In Paris hat sich Sebastian Vettel mit seinem Teamchef und dem FIA-Chef Jean Todt getroffen und die Beweislage sondiert. Jean Todt sagte im Anschluss: „Sport auf höchstem Niveau findet in einer erbitterten Umwelt statt, in der Emotionen überkochen können. Dennoch müssen Top-Sportler in der Lage sein, mit diesem Druck ruhig umzugehen und sich so zu verhalten, dass es nicht nur den Regeln entspricht, sondern dass es ihrem gehobenen Status entspricht. Sportler müssen sich bewusst sein, welchen Einfluss ihr Verhalten auf die Menschen haben kann, die zu ihnen aufsehen. Sie sind Helden und Idole für Millionen von Fans in der ganzen Welt und müssen sich entsprechend benehmen.“

Mehrmals auffällig geworden

Es ist nicht das erste Mal, dass Sebastian Vettel mit unangenehmen Aktionen auffällt. Beim Grand Prix von Mexiko 2016 hat er den Formel 1 Rennleiter, Charly Whiting, am Funk beschimpft.
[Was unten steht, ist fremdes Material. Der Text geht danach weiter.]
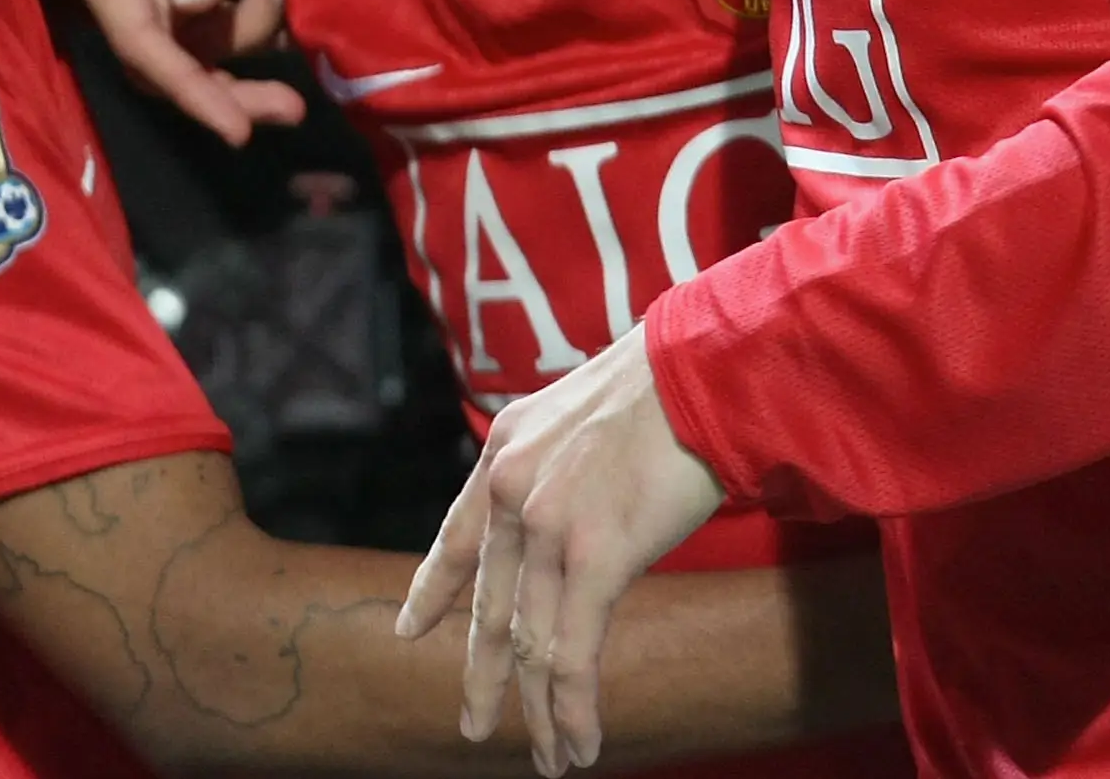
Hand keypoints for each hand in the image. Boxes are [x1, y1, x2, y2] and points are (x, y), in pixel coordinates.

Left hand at [398, 328, 725, 774]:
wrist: (700, 371)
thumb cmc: (661, 388)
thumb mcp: (575, 415)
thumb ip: (554, 466)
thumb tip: (562, 513)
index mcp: (503, 450)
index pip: (456, 536)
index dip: (432, 591)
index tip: (408, 630)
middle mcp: (511, 490)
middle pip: (492, 609)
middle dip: (485, 677)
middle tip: (474, 727)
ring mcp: (548, 526)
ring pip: (534, 644)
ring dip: (541, 712)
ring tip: (549, 760)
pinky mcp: (595, 557)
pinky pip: (574, 654)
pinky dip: (575, 707)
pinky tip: (581, 743)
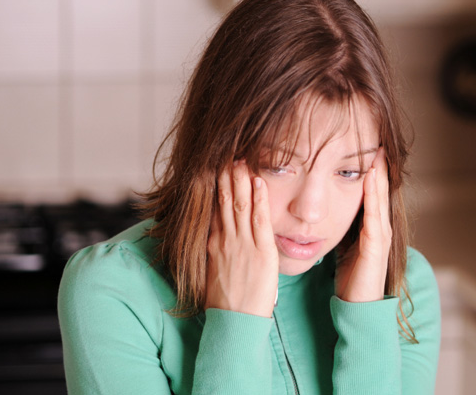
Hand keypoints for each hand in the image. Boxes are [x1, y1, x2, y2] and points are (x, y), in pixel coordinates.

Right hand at [205, 160, 278, 317]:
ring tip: (240, 159)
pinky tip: (258, 182)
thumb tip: (218, 241)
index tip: (217, 168)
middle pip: (225, 201)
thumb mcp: (215, 272)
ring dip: (240, 180)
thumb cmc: (226, 302)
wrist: (233, 321)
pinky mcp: (261, 252)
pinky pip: (259, 219)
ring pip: (240, 204)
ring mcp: (242, 244)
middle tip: (228, 154)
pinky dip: (259, 199)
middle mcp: (225, 239)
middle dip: (226, 176)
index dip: (217, 186)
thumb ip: (218, 253)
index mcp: (215, 243)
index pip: (215, 208)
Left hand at [335, 148, 391, 301]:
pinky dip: (374, 199)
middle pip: (378, 192)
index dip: (367, 170)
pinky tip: (370, 181)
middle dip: (378, 167)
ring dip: (379, 177)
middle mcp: (378, 228)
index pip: (369, 192)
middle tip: (377, 141)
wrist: (355, 306)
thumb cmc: (348, 277)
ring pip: (379, 200)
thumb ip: (338, 226)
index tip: (364, 146)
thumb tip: (322, 211)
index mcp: (369, 227)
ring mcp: (380, 238)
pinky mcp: (375, 249)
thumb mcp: (342, 244)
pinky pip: (375, 218)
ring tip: (377, 154)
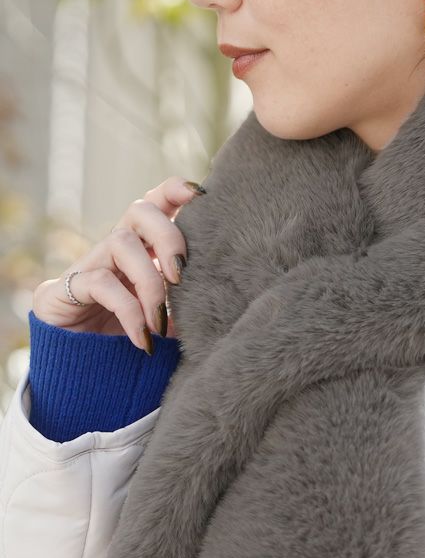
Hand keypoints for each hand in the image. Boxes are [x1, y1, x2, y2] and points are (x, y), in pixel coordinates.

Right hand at [31, 176, 204, 351]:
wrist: (81, 365)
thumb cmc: (131, 336)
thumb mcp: (168, 319)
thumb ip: (190, 309)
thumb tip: (224, 308)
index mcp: (143, 248)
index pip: (156, 205)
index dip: (174, 192)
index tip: (199, 193)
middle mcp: (117, 248)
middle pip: (140, 210)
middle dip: (167, 237)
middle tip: (181, 275)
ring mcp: (91, 264)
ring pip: (121, 243)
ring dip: (149, 283)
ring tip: (160, 321)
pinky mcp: (67, 288)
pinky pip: (101, 283)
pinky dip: (129, 311)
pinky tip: (144, 338)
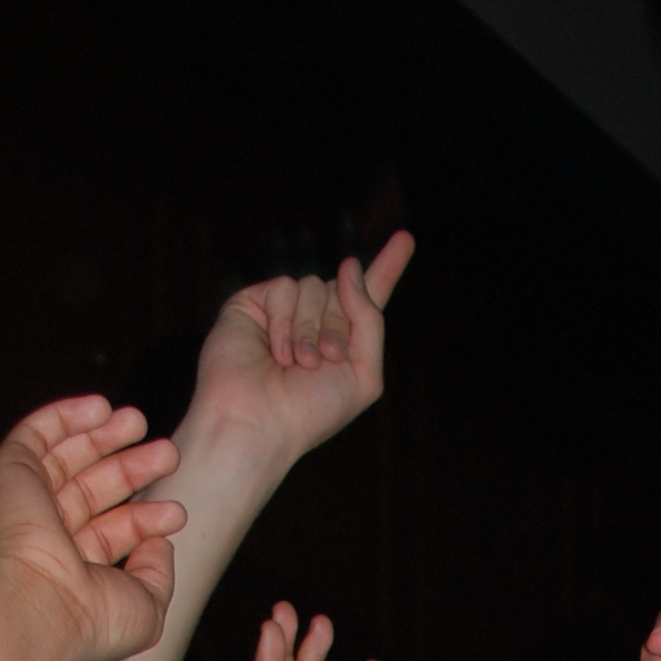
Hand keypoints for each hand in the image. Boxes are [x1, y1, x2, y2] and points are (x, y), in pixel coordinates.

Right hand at [0, 396, 185, 660]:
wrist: (39, 606)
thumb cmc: (92, 619)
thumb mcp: (146, 606)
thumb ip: (158, 573)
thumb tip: (160, 540)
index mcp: (74, 571)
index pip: (113, 533)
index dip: (146, 518)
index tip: (177, 513)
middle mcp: (48, 537)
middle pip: (94, 490)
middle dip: (132, 468)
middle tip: (168, 452)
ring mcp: (27, 503)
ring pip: (67, 458)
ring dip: (103, 435)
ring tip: (139, 420)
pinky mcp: (8, 474)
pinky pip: (34, 435)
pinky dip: (65, 416)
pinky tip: (99, 406)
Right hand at [186, 234, 414, 469]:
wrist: (259, 422)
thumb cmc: (311, 411)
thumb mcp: (364, 374)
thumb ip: (370, 320)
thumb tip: (349, 266)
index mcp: (344, 342)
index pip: (369, 297)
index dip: (388, 267)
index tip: (406, 238)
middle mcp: (315, 321)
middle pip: (344, 290)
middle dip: (340, 324)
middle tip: (326, 359)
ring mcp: (284, 311)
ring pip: (313, 286)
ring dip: (311, 328)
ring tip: (299, 363)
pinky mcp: (254, 303)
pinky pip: (284, 288)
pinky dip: (285, 322)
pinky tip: (275, 353)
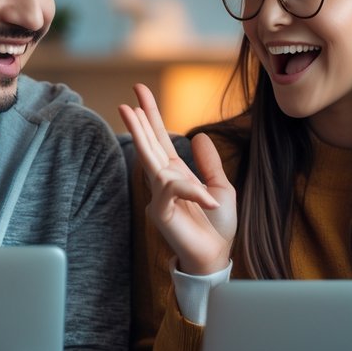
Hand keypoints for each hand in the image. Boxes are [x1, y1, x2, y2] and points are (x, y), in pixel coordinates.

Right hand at [118, 83, 236, 275]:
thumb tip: (199, 136)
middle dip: (139, 119)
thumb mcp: (220, 187)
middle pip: (149, 144)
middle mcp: (164, 182)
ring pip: (149, 159)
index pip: (160, 140)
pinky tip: (208, 199)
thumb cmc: (217, 226)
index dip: (151, 117)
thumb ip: (209, 163)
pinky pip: (174, 190)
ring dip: (141, 134)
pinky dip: (193, 191)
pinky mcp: (162, 213)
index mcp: (176, 174)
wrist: (217, 256)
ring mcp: (160, 197)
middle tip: (131, 94)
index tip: (140, 93)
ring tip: (131, 112)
Auch Lewis Hamilton hat sich natürlich nach dem Vorfall beim Grand Prix von Europa zu Wort gemeldet. „Man muss sich nur mal anschauen, wie er im vergangenen Jahr manchmal agiert und wie er im Funk gesprochen hat“, so der Brite gegenüber Medienvertretern. Der nächste Grand Prix findet am kommenden Wochenende im österreichischen Spielberg statt. Die Wettquoten Formel 1 sprechen eine deutliche Sprache und sehen Hamilton klar im Vorteil. Wer sich dann am Ende aber durchsetzen wird, ist natürlich noch nicht zu beantworten.